-- Opening Marker --

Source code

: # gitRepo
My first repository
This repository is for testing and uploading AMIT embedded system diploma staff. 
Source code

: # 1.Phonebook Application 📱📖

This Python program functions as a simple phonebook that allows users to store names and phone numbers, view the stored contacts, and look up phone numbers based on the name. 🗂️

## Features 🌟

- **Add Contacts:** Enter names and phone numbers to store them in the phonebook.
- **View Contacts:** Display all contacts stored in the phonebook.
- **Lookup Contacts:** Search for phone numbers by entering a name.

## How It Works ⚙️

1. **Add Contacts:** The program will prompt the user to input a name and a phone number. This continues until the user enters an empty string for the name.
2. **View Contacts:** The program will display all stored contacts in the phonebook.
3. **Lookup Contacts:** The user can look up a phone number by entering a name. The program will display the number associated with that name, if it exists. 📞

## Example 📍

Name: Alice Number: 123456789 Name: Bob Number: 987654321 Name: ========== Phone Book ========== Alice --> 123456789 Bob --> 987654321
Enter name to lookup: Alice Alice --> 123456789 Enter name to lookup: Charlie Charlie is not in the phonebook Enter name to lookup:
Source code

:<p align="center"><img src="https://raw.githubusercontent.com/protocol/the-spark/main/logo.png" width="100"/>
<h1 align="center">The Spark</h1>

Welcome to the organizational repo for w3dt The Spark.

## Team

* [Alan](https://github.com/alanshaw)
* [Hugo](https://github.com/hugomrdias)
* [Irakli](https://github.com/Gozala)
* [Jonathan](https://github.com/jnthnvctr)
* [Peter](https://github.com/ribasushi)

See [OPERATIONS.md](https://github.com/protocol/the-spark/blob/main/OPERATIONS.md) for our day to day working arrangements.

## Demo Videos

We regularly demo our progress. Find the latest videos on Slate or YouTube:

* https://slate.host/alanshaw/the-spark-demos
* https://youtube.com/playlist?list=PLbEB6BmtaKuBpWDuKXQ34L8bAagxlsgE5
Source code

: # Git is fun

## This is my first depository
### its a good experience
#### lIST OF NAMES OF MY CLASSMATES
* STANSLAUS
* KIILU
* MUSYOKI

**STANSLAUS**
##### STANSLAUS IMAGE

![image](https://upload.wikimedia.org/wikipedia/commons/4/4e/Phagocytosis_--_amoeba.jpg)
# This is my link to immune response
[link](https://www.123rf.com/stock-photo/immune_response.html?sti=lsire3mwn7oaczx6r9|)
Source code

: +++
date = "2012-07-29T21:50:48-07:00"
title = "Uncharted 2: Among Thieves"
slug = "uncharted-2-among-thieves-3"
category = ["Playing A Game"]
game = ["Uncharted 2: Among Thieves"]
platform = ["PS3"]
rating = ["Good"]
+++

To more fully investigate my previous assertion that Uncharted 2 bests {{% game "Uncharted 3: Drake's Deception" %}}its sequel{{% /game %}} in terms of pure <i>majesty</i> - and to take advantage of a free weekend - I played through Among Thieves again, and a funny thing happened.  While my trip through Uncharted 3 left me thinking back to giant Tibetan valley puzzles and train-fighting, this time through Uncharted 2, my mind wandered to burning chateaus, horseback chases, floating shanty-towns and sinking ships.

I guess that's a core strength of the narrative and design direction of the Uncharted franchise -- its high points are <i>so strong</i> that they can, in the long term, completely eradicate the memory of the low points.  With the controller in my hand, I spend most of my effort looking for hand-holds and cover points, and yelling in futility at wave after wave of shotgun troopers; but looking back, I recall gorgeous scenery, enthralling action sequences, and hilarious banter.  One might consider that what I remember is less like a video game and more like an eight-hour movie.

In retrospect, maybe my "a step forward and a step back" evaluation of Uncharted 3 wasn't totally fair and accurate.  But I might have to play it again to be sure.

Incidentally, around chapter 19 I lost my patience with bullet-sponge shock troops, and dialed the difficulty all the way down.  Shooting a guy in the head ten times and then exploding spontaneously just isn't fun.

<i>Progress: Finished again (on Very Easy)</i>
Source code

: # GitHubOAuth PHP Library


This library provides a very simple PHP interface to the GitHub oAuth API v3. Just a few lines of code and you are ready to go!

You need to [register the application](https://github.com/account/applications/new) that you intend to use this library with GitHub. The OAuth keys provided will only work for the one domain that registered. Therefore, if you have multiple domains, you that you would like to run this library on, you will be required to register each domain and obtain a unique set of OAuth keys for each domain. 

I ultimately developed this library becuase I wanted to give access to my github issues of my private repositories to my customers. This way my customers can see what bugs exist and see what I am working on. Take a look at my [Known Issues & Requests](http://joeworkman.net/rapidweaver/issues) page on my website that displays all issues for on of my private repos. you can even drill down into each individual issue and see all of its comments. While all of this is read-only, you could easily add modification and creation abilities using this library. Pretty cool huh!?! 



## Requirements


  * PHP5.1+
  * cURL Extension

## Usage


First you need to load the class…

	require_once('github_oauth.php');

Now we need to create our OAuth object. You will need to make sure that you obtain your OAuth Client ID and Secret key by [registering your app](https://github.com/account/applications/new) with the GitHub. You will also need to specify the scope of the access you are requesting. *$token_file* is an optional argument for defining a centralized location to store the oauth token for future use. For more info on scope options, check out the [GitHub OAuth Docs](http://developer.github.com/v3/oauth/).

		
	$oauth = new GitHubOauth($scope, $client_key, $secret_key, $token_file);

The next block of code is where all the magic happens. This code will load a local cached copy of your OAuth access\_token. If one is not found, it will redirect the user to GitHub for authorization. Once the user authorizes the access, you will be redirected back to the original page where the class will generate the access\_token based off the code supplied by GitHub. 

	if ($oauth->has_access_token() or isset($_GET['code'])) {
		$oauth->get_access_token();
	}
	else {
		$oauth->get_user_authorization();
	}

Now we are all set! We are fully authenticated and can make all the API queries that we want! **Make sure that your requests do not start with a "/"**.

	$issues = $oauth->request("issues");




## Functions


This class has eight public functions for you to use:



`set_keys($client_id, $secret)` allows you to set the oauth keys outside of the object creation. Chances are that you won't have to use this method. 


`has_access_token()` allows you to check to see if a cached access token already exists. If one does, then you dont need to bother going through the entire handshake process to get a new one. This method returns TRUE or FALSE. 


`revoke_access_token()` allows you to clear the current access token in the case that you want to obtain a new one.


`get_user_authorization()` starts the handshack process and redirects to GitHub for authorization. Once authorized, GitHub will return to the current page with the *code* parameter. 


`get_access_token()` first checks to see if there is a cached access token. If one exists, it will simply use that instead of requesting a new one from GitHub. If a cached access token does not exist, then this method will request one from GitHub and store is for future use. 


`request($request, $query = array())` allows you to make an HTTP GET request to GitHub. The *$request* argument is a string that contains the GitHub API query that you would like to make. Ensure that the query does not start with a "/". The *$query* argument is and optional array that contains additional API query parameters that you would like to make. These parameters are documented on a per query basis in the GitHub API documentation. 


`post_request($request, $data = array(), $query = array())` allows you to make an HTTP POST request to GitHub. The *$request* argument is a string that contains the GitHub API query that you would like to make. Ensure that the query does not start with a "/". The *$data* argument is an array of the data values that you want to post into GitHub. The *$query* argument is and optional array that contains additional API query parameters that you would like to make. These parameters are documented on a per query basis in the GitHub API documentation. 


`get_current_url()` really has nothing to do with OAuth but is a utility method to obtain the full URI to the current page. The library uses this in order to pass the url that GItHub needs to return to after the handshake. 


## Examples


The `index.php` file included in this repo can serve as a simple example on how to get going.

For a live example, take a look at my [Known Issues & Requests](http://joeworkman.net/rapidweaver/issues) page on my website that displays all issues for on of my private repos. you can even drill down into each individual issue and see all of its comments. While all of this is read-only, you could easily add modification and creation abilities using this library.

-- Closing Marker --

▸ EXERCISE REQUIREMENTS:
Collect every line in the records above that contains the string "displays" and reproduce each one. The match is case-sensitive.

▸ TASK RESULT:
I ultimately developed this library becuase I wanted to give access to my github issues of my private repositories to my customers. This way my customers can see what bugs exist and see what I am working on. Take a look at my [Known Issues & Requests](http://joeworkman.net/rapidweaver/issues) page on my website that displays all issues for on of my private repos. you can even drill down into each individual issue and see all of its comments. While all of this is read-only, you could easily add modification and creation abilities using this library. Pretty cool huh!?! 
For a live example, take a look at my [Known Issues & Requests](http://joeworkman.net/rapidweaver/issues) page on my website that displays all issues for on of my private repos. you can even drill down into each individual issue and see all of its comments. While all of this is read-only, you could easily add modification and creation abilities using this library.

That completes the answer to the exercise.